◆ REQUEST A
In the article on why the Founders distrusted power, when did the delegates gather in Philadelphia?
◆ REQUEST B
Copy word for word the stretch of the article on why the Founders distrusted power from "That conviction shaped" through "an enormous challenge.".
◆ REQUEST C
Based on the article on why the Founders distrusted power, mark each statement yes or no, and quote the words that decide it: (i) The Articles of Confederation had proven too strong to govern well. (ii) The Founders assumed that perfect leaders did not exist. (iii) Under the Constitution, the judiciary writes laws.

250 Years of Liberty – Part II: Why the Founders Distrusted Power
As America approaches the 250th anniversary of its independence, Part II of 250 Years of Liberty explores why the Founding Fathers intentionally limited government power through the United States Constitution. Discover how separation of powers, checks and balances, federalism, and the rule of law were designed to protect individual liberty—and why these constitutional principles remain essential to preserving the American republic nearly 250 years later.
There is perhaps no greater misunderstanding about America’s founding than this: Many assume the Founders created a strong government because they trusted those who would one day hold power. The truth is almost exactly the opposite.
They designed our system because they did NOT. History had taught them a painful lesson.
Power, no matter how well-intentioned at the beginning, has a tendency to grow. Governments rarely surrender authority voluntarily. Leaders often convince themselves that extraordinary circumstances justify extraordinary powers. What begins as a temporary solution can become a permanent expansion of government.
The Founders understood this because they had lived it. Their grievances against King George III were not simply complaints about one man; they were objections to concentrated power itself.
The American Revolution was not merely a rejection of monarchy. It was a rejection of the idea that any government should possess unchecked authority.
That conviction shaped EVERYTHING that followed.
Building a Government for Imperfect People
When delegates gathered in Philadelphia in the summer of 1787, they faced an enormous challenge.
The Articles of Confederation had proven too weak to effectively govern a growing nation, yet creating a stronger national government carried its own dangers.
How could they build a government capable of protecting liberty without becoming a threat to liberty itself?
They did not believe they could solve that problem by electing perfect leaders. Instead, they assumed no such leaders existed.
James Madison expressed this reality with remarkable clarity in Federalist No. 51:
“If men were angels, no government would be necessary.”
He continued with an equally important observation:
“If angels were to govern men, neither external nor internal controls on government would be necessary.”
Those two sentences reveal perhaps the most important assumption underlying the Constitution. Human nature does not fundamentally change when someone wins an election or receives a government appointment.
The Constitution was never intended to make government perfect. It was designed to make the abuse of power more difficult.
Ambition Against Ambition
The Constitution contains no single office that controls every aspect of government. Instead, power is intentionally divided.
Congress writes laws. The President executes them. The judiciary interprets them.
Each branch possesses tools to check the others.
The Founders understood that institutions, like individuals, pursue their own interests. Rather than hoping government officials would always exercise restraint, they structured government so that competing ambitions would restrain one another.

Madison famously described this arrangement as giving:
“To those who administer each department the necessary constitutional means and personal motives to resist encroachments of the others.”
In other words, freedom would be preserved not because government officials were uniquely virtuous, but because no single branch could easily dominate the others.

◆ DATA EXTRACT
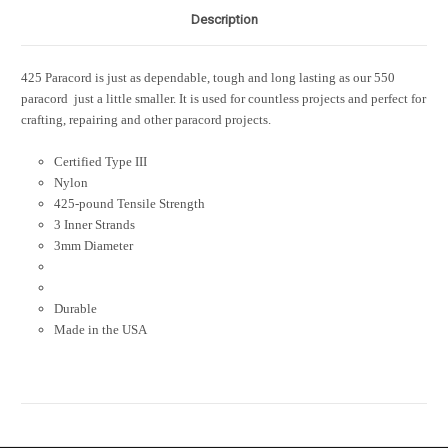
Description
425 Paracord is just as dependable, tough and long lasting as our 550
paracord  just a little smaller. It is used for countless projects and perfect for
crafting, repairing and other paracord projects.
Certified Type III
Nylon
425-pound Tensile Strength
3 Inner Strands
3mm Diameter
Durable
Made in the USA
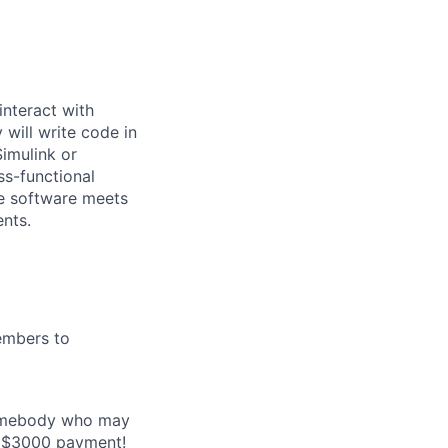
interact with
 will write code in
imulink or
ss-functional
he software meets
nts.
embers to
 somebody who may
e a $3000 payment!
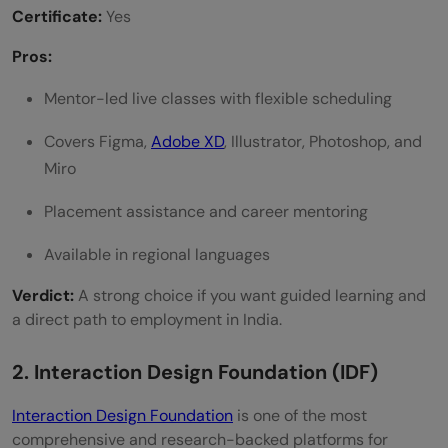
Certificate:
Yes
Pros:
Mentor-led live classes with flexible scheduling
Covers Figma,
Adobe XD
, Illustrator, Photoshop, and
Miro
Placement assistance and career mentoring
Available in regional languages
Verdict:
A strong choice if you want guided learning and
a direct path to employment in India.
2. Interaction Design Foundation (IDF)
Interaction Design Foundation
is one of the most
comprehensive and research-backed platforms for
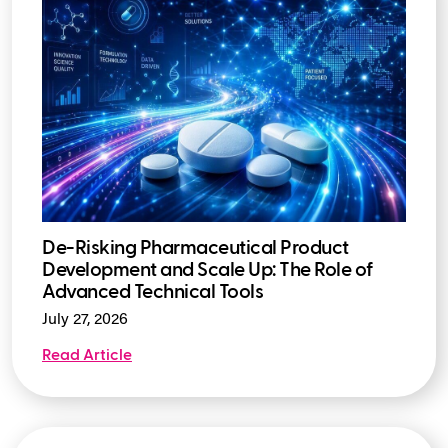
De-Risking Pharmaceutical Product
Development and Scale Up: The Role of
Advanced Technical Tools
July 27, 2026
Read Article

◆ RESULT A
In the summer of 1787.

◆ RESULT B
That conviction shaped EVERYTHING that followed.
Building a Government for Imperfect People
When delegates gathered in Philadelphia in the summer of 1787, they faced an enormous challenge.

◆ RESULT C
(i) No: "The Articles of Confederation had proven too weak to effectively govern a growing nation"
(ii) Yes: "Instead, they assumed no such leaders existed."
(iii) No: "Congress writes laws. The President executes them. The judiciary interprets them."